Las acciones de Synopsys y Cadence respondieron con un salto de 3% tras conocerse la noticia, reflejando el optimismo del mercado ante la reapertura del segundo mayor cliente del mundo en diseño de chips. De hecho, según declaraciones del CEO de Synopsys, Sassine Ghazi, China representó el 10% de los $1.600 millones en ingresos trimestrales de la empresa hasta el 30 de abril.
La participación global en el mercado de automatización de diseño electrónico (EDA) en 2024 estaba claramente dominada por estas firmas: Synopsys con 31%, Cadence con 30% y Siemens EDA con 13%, según datos de TrendForce. Y es precisamente ese dominio el que Washington había buscado proteger con sus restricciones.
Sin embargo, en el contexto de un acercamiento diplomático, la Casa Blanca parece haber cedido. Días antes, China había mostrado señales de distensión al confirmar su intención de reanudar intercambios de tecnología avanzada y tierras raras con EE. UU., bajo condiciones aún no detalladas.
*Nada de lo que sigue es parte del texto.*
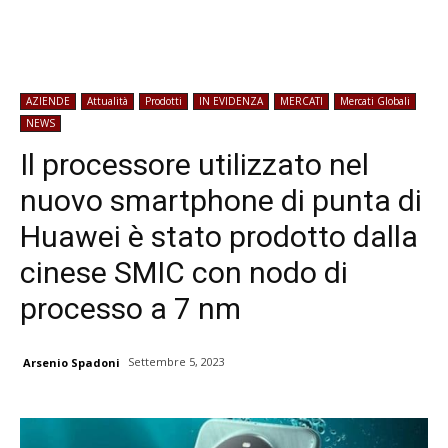
AZIENDE
Attualità
Prodotti
IN EVIDENZA
MERCATI
Mercati Globali
NEWS
Il processore utilizzato nel
nuovo smartphone di punta di
Huawei è stato prodotto dalla
cinese SMIC con nodo di
processo a 7 nm
Settembre 5, 2023
Arsenio Spadoni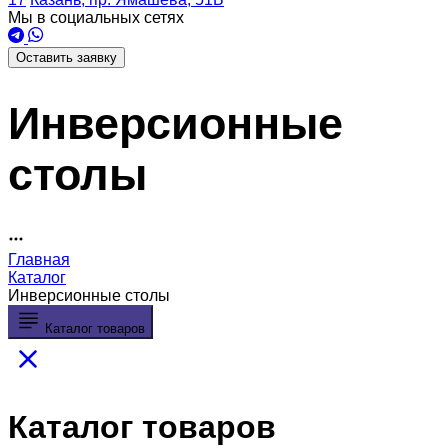
Мы в социальных сетях
Оставить заявку
Инверсионные
столы
Главная
Каталог
Инверсионные столы
Каталог товаров
Каталог товаров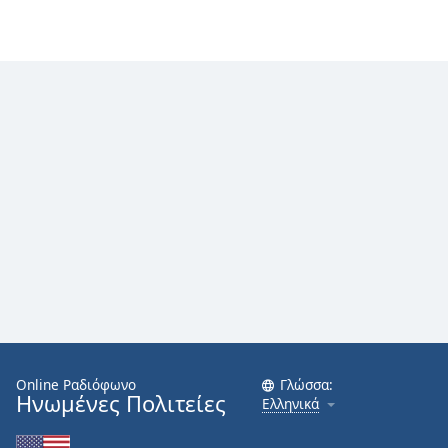
Online Ραδιόφωνο
Γλώσσα:
Ηνωμένες Πολιτείες
Ελληνικά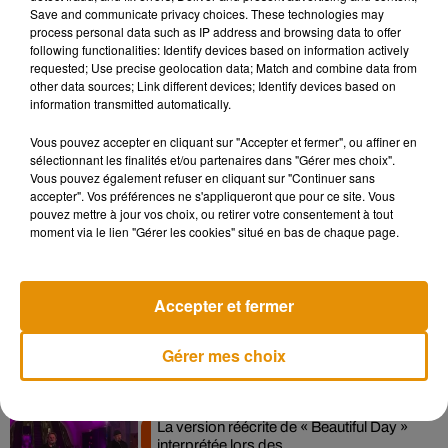
Save and communicate privacy choices. These technologies may
Madonna sort enfin le remix de « Love
process personal data such as IP address and browsing data to offer
Sensation » avec Kylie Minogue
following functionalities: Identify devices based on information actively
7 août 2026
requested; Use precise geolocation data; Match and combine data from
other data sources; Link different devices; Identify devices based on
information transmitted automatically.
Vous pouvez accepter en cliquant sur "Accepter et fermer", ou affiner en
sélectionnant les finalités et/ou partenaires dans "Gérer mes choix".
Angèle et Amélie Lens dévoilent leur
Vous pouvez également refuser en cliquant sur "Continuer sans
collaboration tant attendue
7 août 2026
accepter". Vos préférences ne s'appliqueront que pour ce site. Vous
pouvez mettre à jour vos choix, ou retirer votre consentement à tout
moment via le lien "Gérer les cookies" situé en bas de chaque page.
Pomme emprunte le décor de l’émission
Accepter et fermer
« Loups Garous » pour son...
6 août 2026
Gérer mes choix
La version réécrite de « Beautiful Day »
interprétée lors des...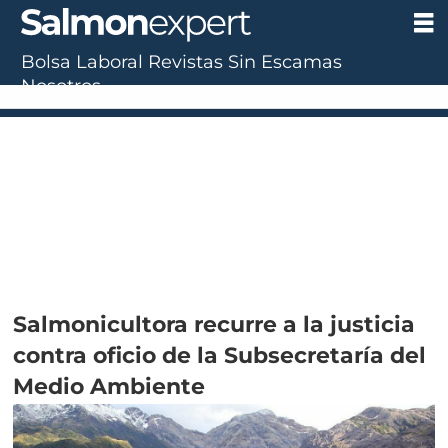
Bolsa Laboral
Revistas
Sin Escamas
Nosotros
Salmonicultora recurre a la justicia
contra oficio de la Subsecretaría del
Medio Ambiente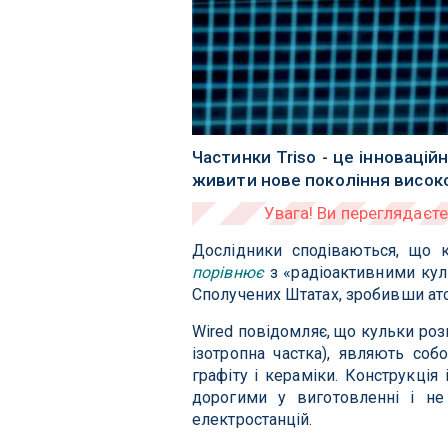
Частинки Triso - це інноваці
живити нове покоління висок
Дослідники сподіваються, що к
порівнює
з «радіоактивними кул
Сполучених Штатах, зробивши ато
Wired повідомляє, що кульки роз
ізотропна частка), являють соб
графіту і кераміки. Конструкція
дорогими у виготовленні і не
електростанцій.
El hecho de que este relajamiento llegue sin bombos ni platillos sugiere que la administración Trump quiere evitar la percepción de una concesión política, pero también que las presiones económicas están empujando hacia una coexistencia más pragmática. El pulso por el control tecnológico global, al menos por ahora, parece haber encontrado un breve compás de espera.